In a phase 3 trial of 800 participants, 63% of those on semaglutide achieved resolution of their liver inflammation without worsening scarring, compared to 34% on placebo. Liver scarring actually improved in 37% of the semaglutide group versus 22% on placebo. While Ozempic itself doesn’t carry a MASH indication on its label, doctors sometimes prescribe it off-label for patients with both type 2 diabetes and liver disease, since the active drug is identical.
Polycystic Ovary Syndrome (PCOS)
PCOS affects roughly 1 in 10 women of reproductive age and is tightly connected to insulin resistance. When the body needs extra insulin to manage blood sugar, that excess insulin pushes the ovaries to overproduce testosterone. The high testosterone then drives symptoms like irregular periods, acne, excess hair growth, and difficulty getting pregnant.
Ozempic isn’t FDA-approved for PCOS, but it’s increasingly prescribed off-label because it targets the root of that hormonal chain reaction. By improving how efficiently cells respond to insulin, it helps break the cycle of high insulin driving high testosterone. Meta-analyses of GLP-1 receptor agonists in women with PCOS show meaningful reductions in insulin resistance, lower total testosterone levels, and improved menstrual regularity. Some research points to a 72% improvement in natural pregnancy rates compared to placebo, with many women achieving spontaneous ovulation within months of starting treatment.
Alcohol and Substance Use
One of the more surprising areas of research involves addiction. GLP-1 receptors exist not just in the gut and pancreas but also in the brain’s reward pathways, the same circuits hijacked by alcohol, nicotine, and other addictive substances. Many patients on Ozempic have reported reduced interest in drinking or smoking, and researchers are now running formal trials to understand why.
An early phase 2 trial registered on ClinicalTrials.gov is testing semaglutide in people with alcohol use disorder, measuring changes in how much alcohol participants consume and their peak blood alcohol levels over eight weeks. The study also tracks “alcohol demand,” essentially how motivated someone is to drink at various price points. These are still early-stage investigations, and no addiction-related indication has been approved. But the biological rationale is strong: if semaglutide dampens the dopamine response that makes substances feel rewarding, it could reduce cravings at a neurological level rather than relying on willpower alone.
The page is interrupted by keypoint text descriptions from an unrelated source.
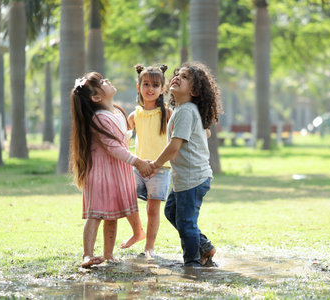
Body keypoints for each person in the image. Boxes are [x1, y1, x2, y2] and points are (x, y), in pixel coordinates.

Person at [70, 72, 152, 268]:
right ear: (96, 97)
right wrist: (138, 162)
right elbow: (113, 147)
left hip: (117, 172)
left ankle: (108, 255)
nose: (107, 80)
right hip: (100, 174)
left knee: (112, 216)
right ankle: (87, 255)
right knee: (95, 215)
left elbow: (122, 139)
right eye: (102, 82)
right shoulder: (98, 118)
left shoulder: (117, 112)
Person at [151, 62, 222, 267]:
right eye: (177, 74)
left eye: (185, 77)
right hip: (187, 178)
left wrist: (155, 164)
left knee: (186, 222)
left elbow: (174, 146)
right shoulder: (183, 110)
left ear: (194, 90)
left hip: (192, 179)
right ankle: (204, 246)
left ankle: (192, 263)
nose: (177, 77)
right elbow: (204, 133)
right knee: (172, 212)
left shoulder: (186, 111)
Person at [128, 64, 172, 260]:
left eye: (155, 85)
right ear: (139, 87)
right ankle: (138, 231)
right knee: (127, 201)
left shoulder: (167, 113)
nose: (150, 89)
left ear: (163, 89)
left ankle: (149, 246)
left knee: (153, 209)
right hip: (137, 167)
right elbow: (121, 138)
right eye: (146, 84)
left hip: (160, 169)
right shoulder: (134, 115)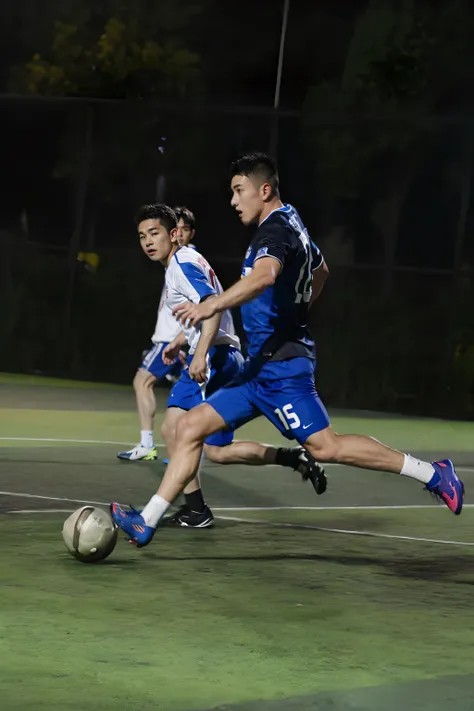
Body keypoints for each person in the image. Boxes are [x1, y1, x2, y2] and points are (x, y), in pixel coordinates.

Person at [111, 153, 464, 547]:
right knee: (188, 428)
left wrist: (213, 304)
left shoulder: (273, 232)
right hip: (258, 367)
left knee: (325, 446)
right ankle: (147, 521)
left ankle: (433, 474)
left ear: (264, 190)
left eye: (238, 190)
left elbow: (265, 276)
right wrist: (295, 317)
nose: (233, 200)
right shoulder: (294, 222)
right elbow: (322, 270)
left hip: (282, 370)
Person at [117, 202, 326, 528]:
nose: (147, 241)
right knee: (216, 450)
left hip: (214, 357)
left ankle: (188, 511)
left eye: (154, 233)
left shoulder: (180, 265)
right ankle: (291, 457)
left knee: (174, 430)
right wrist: (181, 340)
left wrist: (199, 353)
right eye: (143, 235)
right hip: (226, 355)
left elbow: (211, 307)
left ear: (173, 234)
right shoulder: (187, 259)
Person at [116, 206, 197, 462]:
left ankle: (147, 444)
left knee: (142, 381)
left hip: (174, 340)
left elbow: (210, 305)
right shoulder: (173, 264)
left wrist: (179, 339)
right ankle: (184, 449)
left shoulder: (186, 260)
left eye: (184, 230)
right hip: (175, 339)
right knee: (184, 397)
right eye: (143, 236)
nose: (180, 235)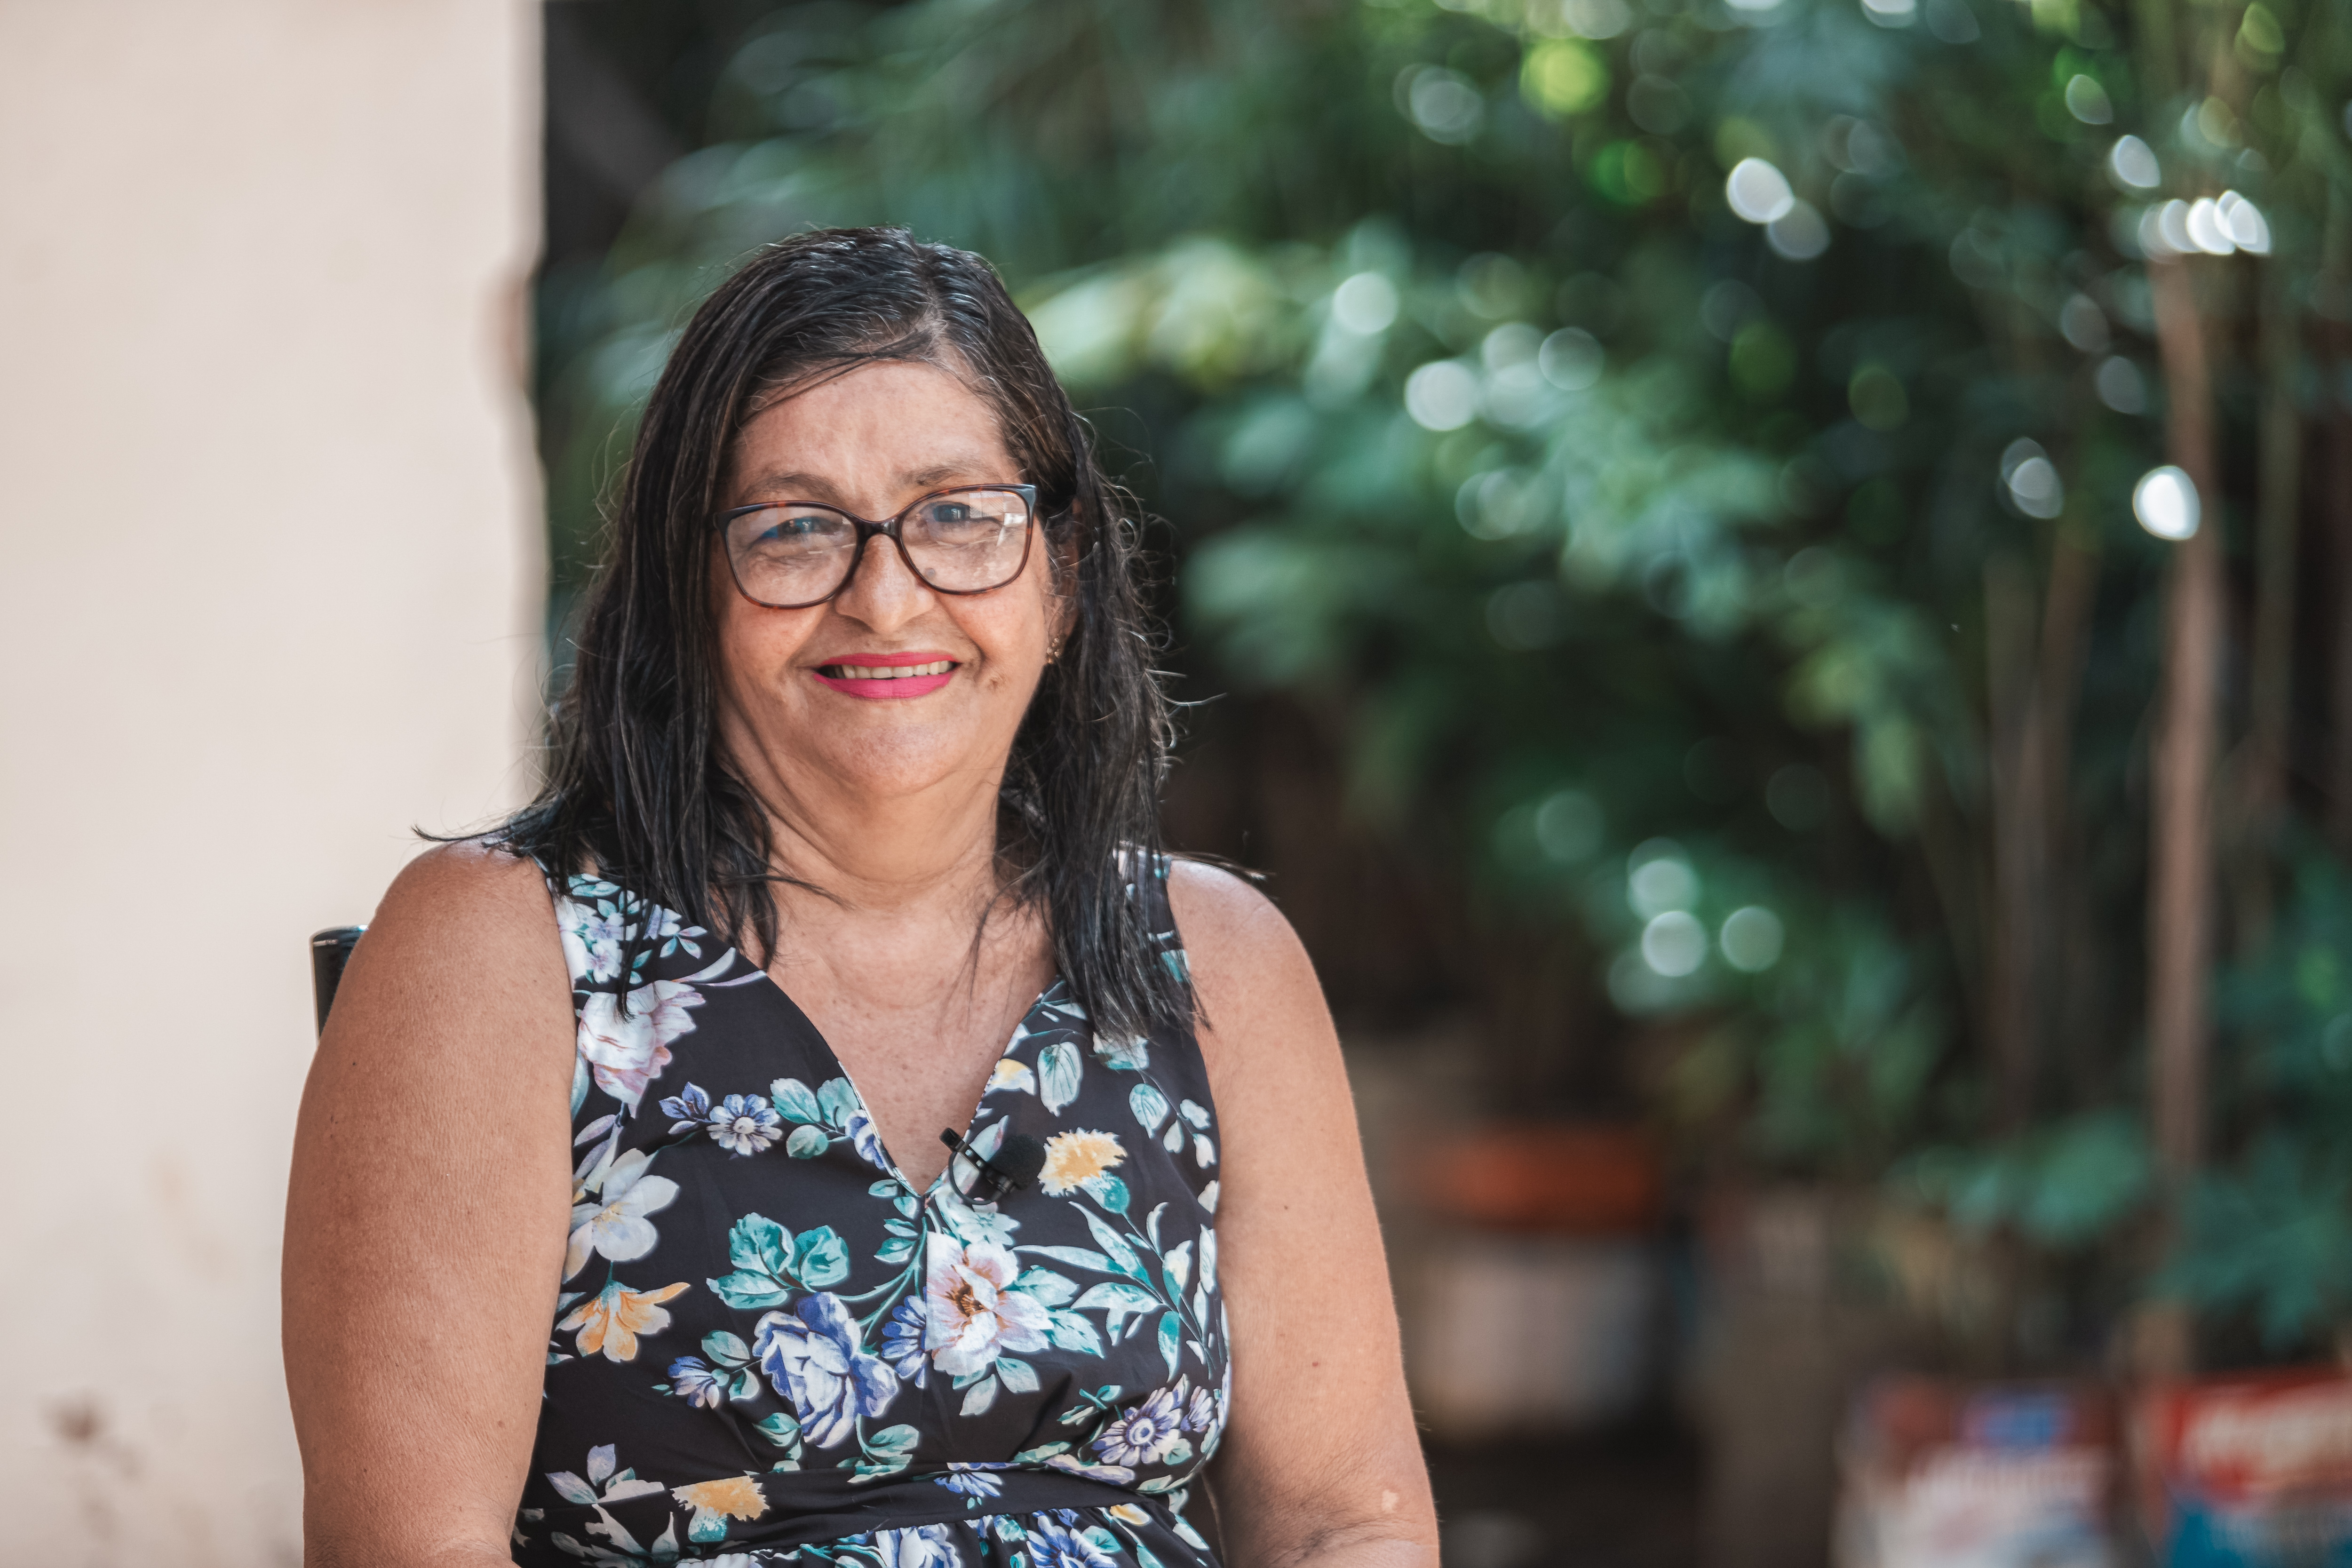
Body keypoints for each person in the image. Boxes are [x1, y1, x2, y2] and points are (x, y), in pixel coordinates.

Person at [283, 228, 1437, 1568]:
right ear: (687, 590)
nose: (886, 599)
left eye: (959, 516)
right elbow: (410, 1549)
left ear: (1061, 578)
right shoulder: (501, 951)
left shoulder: (1213, 961)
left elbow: (1349, 1523)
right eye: (794, 529)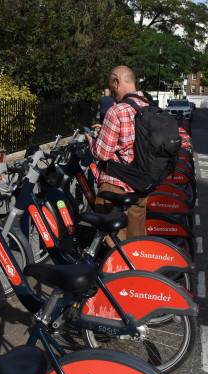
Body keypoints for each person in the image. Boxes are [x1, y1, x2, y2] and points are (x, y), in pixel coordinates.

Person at [86, 65, 149, 247]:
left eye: (112, 88)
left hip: (115, 187)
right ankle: (136, 274)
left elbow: (103, 153)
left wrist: (92, 142)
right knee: (135, 244)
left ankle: (112, 275)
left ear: (117, 82)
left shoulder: (117, 111)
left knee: (111, 244)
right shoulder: (148, 107)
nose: (113, 94)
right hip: (141, 186)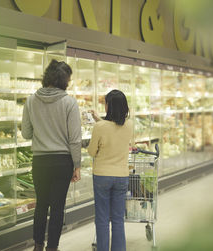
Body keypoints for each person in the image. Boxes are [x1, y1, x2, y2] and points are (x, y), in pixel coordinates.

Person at [21, 59, 82, 251]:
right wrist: (77, 164)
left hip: (40, 161)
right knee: (57, 208)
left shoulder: (31, 101)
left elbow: (26, 134)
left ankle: (38, 246)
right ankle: (52, 248)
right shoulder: (69, 102)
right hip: (62, 162)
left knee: (41, 206)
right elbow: (74, 139)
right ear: (64, 80)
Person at [87, 90, 133, 251]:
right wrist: (99, 119)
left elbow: (92, 151)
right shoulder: (130, 125)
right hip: (121, 176)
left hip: (102, 176)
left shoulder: (99, 127)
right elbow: (115, 128)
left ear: (108, 106)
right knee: (118, 219)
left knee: (102, 219)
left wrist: (98, 122)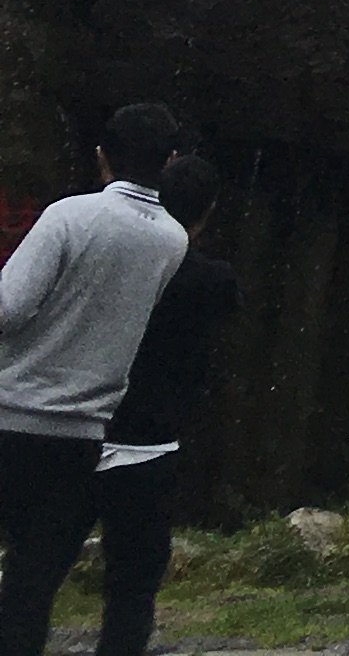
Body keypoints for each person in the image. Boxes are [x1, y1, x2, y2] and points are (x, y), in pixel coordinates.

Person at [0, 107, 192, 656]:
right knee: (31, 586)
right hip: (81, 435)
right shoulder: (172, 239)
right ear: (171, 162)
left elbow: (9, 309)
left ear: (101, 155)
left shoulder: (70, 216)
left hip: (10, 412)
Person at [91, 153, 234, 656]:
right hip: (151, 440)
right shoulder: (211, 278)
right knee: (133, 586)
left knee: (36, 570)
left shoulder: (106, 252)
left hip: (76, 427)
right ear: (210, 209)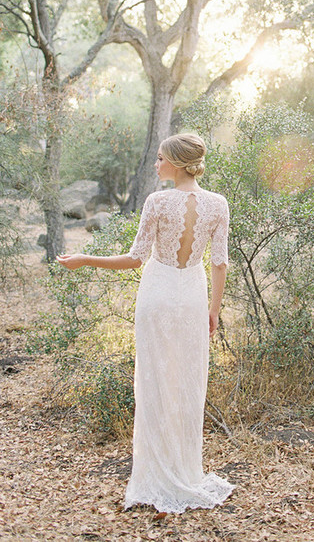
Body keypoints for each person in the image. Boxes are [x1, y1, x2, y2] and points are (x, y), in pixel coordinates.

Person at [57, 132, 234, 513]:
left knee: (154, 382)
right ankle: (184, 471)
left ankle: (157, 475)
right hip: (192, 298)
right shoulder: (218, 204)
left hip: (157, 295)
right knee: (187, 383)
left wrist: (85, 259)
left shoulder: (157, 201)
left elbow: (135, 259)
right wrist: (214, 310)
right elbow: (219, 263)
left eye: (160, 159)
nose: (156, 164)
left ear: (178, 163)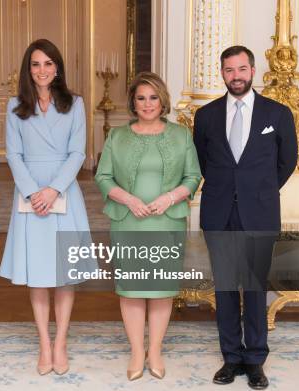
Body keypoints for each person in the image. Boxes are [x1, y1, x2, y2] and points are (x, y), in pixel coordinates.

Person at [194, 46, 297, 390]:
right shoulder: (205, 115)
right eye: (228, 70)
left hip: (259, 213)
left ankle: (255, 360)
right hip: (218, 211)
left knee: (254, 288)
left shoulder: (278, 114)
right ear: (221, 73)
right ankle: (231, 358)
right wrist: (229, 189)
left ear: (252, 70)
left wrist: (258, 192)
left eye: (241, 69)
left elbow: (286, 162)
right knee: (224, 287)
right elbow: (202, 161)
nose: (235, 76)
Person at [95, 72, 201, 381]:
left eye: (153, 97)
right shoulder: (117, 136)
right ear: (133, 102)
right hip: (128, 221)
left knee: (160, 291)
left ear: (163, 100)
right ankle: (136, 351)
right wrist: (129, 199)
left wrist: (169, 198)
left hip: (167, 221)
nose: (147, 103)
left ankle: (154, 350)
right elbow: (103, 177)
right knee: (131, 290)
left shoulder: (181, 135)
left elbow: (193, 176)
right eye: (141, 98)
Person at [0, 38, 92, 376]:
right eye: (36, 64)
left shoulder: (75, 104)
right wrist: (33, 193)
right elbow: (13, 154)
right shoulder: (13, 106)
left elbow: (78, 153)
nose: (42, 70)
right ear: (28, 69)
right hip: (29, 195)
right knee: (38, 275)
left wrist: (53, 190)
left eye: (48, 64)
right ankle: (44, 343)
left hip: (63, 191)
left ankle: (62, 341)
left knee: (65, 275)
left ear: (58, 68)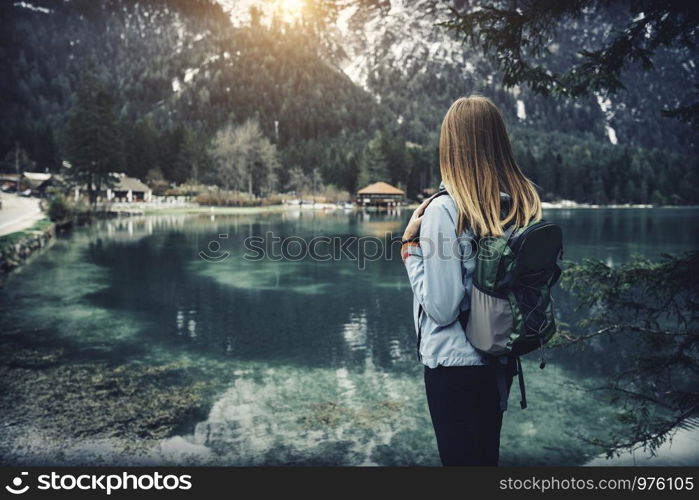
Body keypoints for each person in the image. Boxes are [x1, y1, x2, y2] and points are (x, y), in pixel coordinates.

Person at [400, 95, 543, 466]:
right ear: (497, 143)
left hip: (453, 369)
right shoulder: (515, 206)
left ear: (451, 146)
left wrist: (409, 251)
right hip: (498, 360)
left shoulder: (444, 210)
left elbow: (442, 309)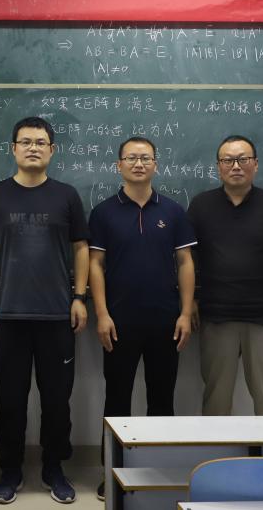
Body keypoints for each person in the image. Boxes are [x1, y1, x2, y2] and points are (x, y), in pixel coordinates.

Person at [0, 116, 89, 505]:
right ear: (13, 149)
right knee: (10, 401)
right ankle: (10, 470)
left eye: (40, 142)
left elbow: (81, 248)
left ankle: (54, 469)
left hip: (57, 315)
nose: (33, 148)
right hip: (9, 315)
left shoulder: (67, 195)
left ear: (52, 150)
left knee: (57, 401)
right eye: (25, 142)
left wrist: (79, 297)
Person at [88, 136, 196, 500]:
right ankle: (112, 473)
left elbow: (185, 263)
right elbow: (96, 265)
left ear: (155, 165)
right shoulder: (103, 212)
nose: (138, 163)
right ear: (118, 165)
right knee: (117, 400)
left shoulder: (173, 211)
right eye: (131, 158)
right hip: (118, 322)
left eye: (145, 158)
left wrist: (185, 313)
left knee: (162, 399)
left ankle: (156, 472)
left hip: (166, 320)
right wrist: (102, 314)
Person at [187, 134, 263, 416]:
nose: (236, 166)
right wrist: (189, 302)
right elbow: (187, 259)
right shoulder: (201, 205)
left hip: (262, 315)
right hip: (216, 316)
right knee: (216, 398)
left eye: (243, 159)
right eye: (228, 160)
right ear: (218, 166)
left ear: (256, 164)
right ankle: (216, 446)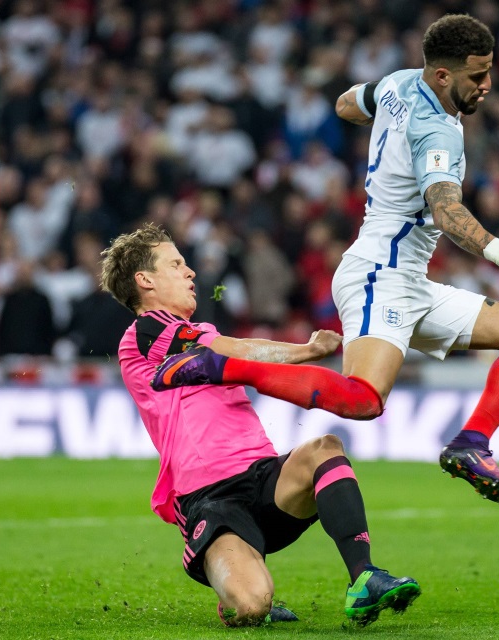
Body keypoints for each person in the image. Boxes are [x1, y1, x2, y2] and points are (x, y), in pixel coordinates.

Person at [100, 224, 420, 627]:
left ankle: (364, 578)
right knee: (252, 606)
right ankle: (236, 585)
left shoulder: (201, 332)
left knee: (325, 448)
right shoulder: (144, 334)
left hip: (264, 480)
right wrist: (307, 350)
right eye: (176, 264)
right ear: (144, 280)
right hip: (211, 499)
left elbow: (230, 352)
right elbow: (233, 352)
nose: (191, 272)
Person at [329, 13, 499, 503]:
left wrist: (383, 124)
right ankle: (225, 365)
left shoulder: (396, 81)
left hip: (411, 281)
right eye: (477, 76)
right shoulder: (439, 131)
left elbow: (347, 104)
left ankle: (471, 445)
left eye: (489, 71)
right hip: (379, 273)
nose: (488, 85)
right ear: (442, 75)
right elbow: (445, 208)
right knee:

Alzheimer’s Disease Research
Semaglutide has completed a phase 3 clinical trial for early Alzheimer’s disease, called the EVOKE trial. The study enrolled people with early-stage cognitive decline and tracked changes in a standardized dementia rating score over two years. Results are being analyzed as of early 2025.
The scientific logic connects back to insulin. The brain relies heavily on insulin signaling to function, and Alzheimer’s is sometimes called “type 3 diabetes” because of how severely insulin processing breaks down in affected brain tissue. GLP-1 receptor agonists like semaglutide cross the blood-brain barrier and may reduce neuroinflammation, improve the brain’s ability to use glucose for energy, and protect neurons from damage. Whether this translates into measurable cognitive benefits in humans is exactly what the EVOKE trial was designed to answer. A companion trial called EVOKE Plus tested semaglutide alongside standard Alzheimer’s medications.
The fact that a diabetes drug made it all the way to phase 3 Alzheimer’s trials reflects how seriously researchers take the connection between metabolic health and brain function. If the results are positive, semaglutide could become relevant to a condition that currently has very few effective treatments.